Through this walking method, struc2vec ensures that the local topological structure similarity of sampling nodes is maximized, without paying attention to the position of nodes in the graph.

Molecular Gaussian interaction profile kernel construction

The Gaussian interaction profile kernel is based on the assumption that molecules with similar targets may have the same functions, often as a useful complement to molecular features.

In the CMI-753 dataset, we constructed a c $\times$ m binary graph X_cm to store the associations, and when circRNA c_i correlates with miRNA m_j, X_ij is set to 1 and vice versa to 0. For matrix X, the Gaussian interaction profile kernel of circRNA X(c_i) and X(c_j) can be calculated as follows:

G (c_{i}, c_{j}) = \exp (- x_{c} {‖ X (c_{i}) - X (c_{j}) ‖}^{2})

(Equation 10)

Where x_c controls the kernel bandwidth and is defined as:

x_{c} = 1 / (\frac{1}{n c} \sum_{i = 1}^{n c} {‖ X (c_{i}) ‖}^{2})

(Equation 11)

Similarly, the GIPK of miRNA X(m_i) and X(m_j) is defined as

G (m_{i}, m_{j}) = \exp (- x_{m} {‖ X (m_{i}) - X (m_{j}) ‖}^{2})

(Equation 12)

x_{m} = 1 / (\frac{1}{n m} \sum_{i = 1}^{n m} {‖ X (m_{i}) ‖}^{2})

(Equation 13)

Denoising autoencoder

KS-CMI uses DAE³³ to simulate human thinking mode to learn the robust representation of molecular features. In short, DAE forces the neural network to learn the high-level representation of the original features from the original features after corrosion, and the features obtained are not only of lower dimensions but also more representative.
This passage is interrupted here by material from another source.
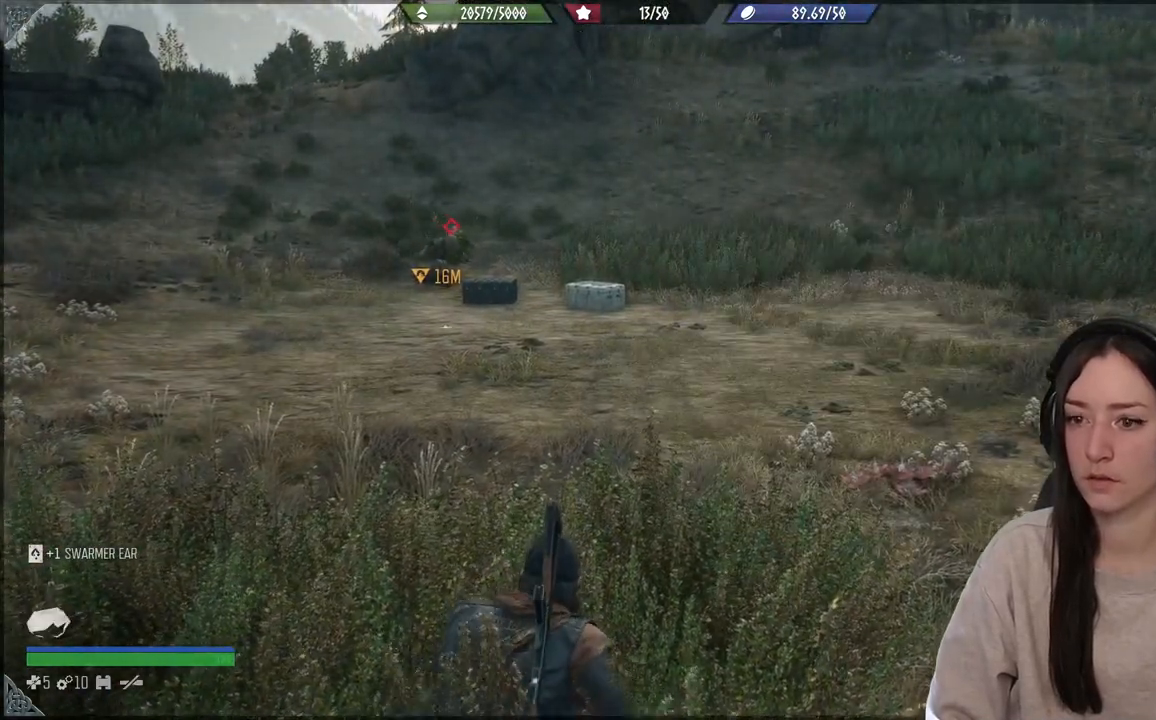
{"buttons": [], "left_stick": "center", "right_stick": "right", "events": [[250, "right_stick", "right"]]}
The flowchart of DAE is shown in below figure. First, the DAE obtains the corroded feature $\tilde{A}$ by adding Gaussian noise to the original input feature A. The project $\tilde{A}$ into a new hidden representation Y_c through the function F.

graphic file with name gr8.jpg — The flowchart of DAE

Y_{c} = q_{a, λ} (\tilde{A}) = F (W \cdot \tilde{A} + b)

(Equation 14)

Similarly, the reconstruct uncorroded features Y as:

Y = q_{b, β} (A) = F (W^{'} \cdot A + b^{'})

(Equation 15)

The function F can be represented as:

F (x) = \frac{1}{(1 + e^{- x})}

(Equation 16)

Then DAE continuously optimizes parameters (q_a,λ, q_b,β) by minimizing the average reconstruction error

λ^{o}, β^{o} = \underset{λ β}{argmin} \frac{1}{j} \sum_{i = 1}^{j} S (A^{(m)}, t^{(m)}) = \underset{λ β}{argmin} \frac{1}{j} \sum_{i = 1}^{j} S (A^{(m)}, q_{b, β} (q_{a, λ} ({\tilde{A}}^{(m)})))

(Equation 17)

Where j is the number of train data, λ⁰, β⁰ is the optimal values of λ, β. S is the reconstruction error which is:

S = - \frac{1}{j} \sum_{n = 1}^{j} y_{n} \cdot \log {\hat{y}}_{n} + (1 - y_{n}) \cdot \log (1 - {\hat{y}}_{n})

(Equation 18)

Molecular social relationship descriptors

Previous work has focused on capturing the behavior features of nodes from constructed binary networks. These methods treat known positive samples as related but ignore negative samples and the rich chain relationships in the relational network.

In this paper, we introduce the concept of social relationships in the KS-CMI and extract the social relationship representation of molecules from the CMCI network by the signed graph convolution neural network (SGCN),⁴¹ combined with the balanced path.

Social relationship building

Social relationships describe networks from the point of view of friends and foes. Similarly, we reconstructed the relational network form of the data, in which the known positive sample N⁺ in the data N is defined as 1, i.e., friend, and the negative sample N^- is defined as -1, i.e., foe.

N = N^{+} \cup N^{-}

(Equation 19)

N^{+} \cap N^{-} = \emptyset

(Equation 20)

Interestingly, social relationships are not just first-order relationships. For example, friends of a friend can still be friends, and foes of a friend can be foes. Bioinformatically speaking, if molecule 1 and molecule 2 are related (i.e., the two molecules are friends) and molecule 2 is related to molecule 3, then molecule 1 and molecule 3 have similar functions or binding sites (i.e., a friend of a friend is still a friend). If molecule 1 is related to molecule 2, but molecule 2 is not related to molecule 3 (i.e., the two are foes), then molecule 1 is unrelated to molecule 3 (i.e., the enemy of a friend is still a foe). Using the balanced path approach can significantly improve the connection between molecules in a sparse network, forming a unique ‘chain association’. Such an explanation is not only scientific but also allows for the extraction of additional hidden features from social relationships. To effectively describe multi-order relationships, we defined balanced paths in conjunction with balance theory.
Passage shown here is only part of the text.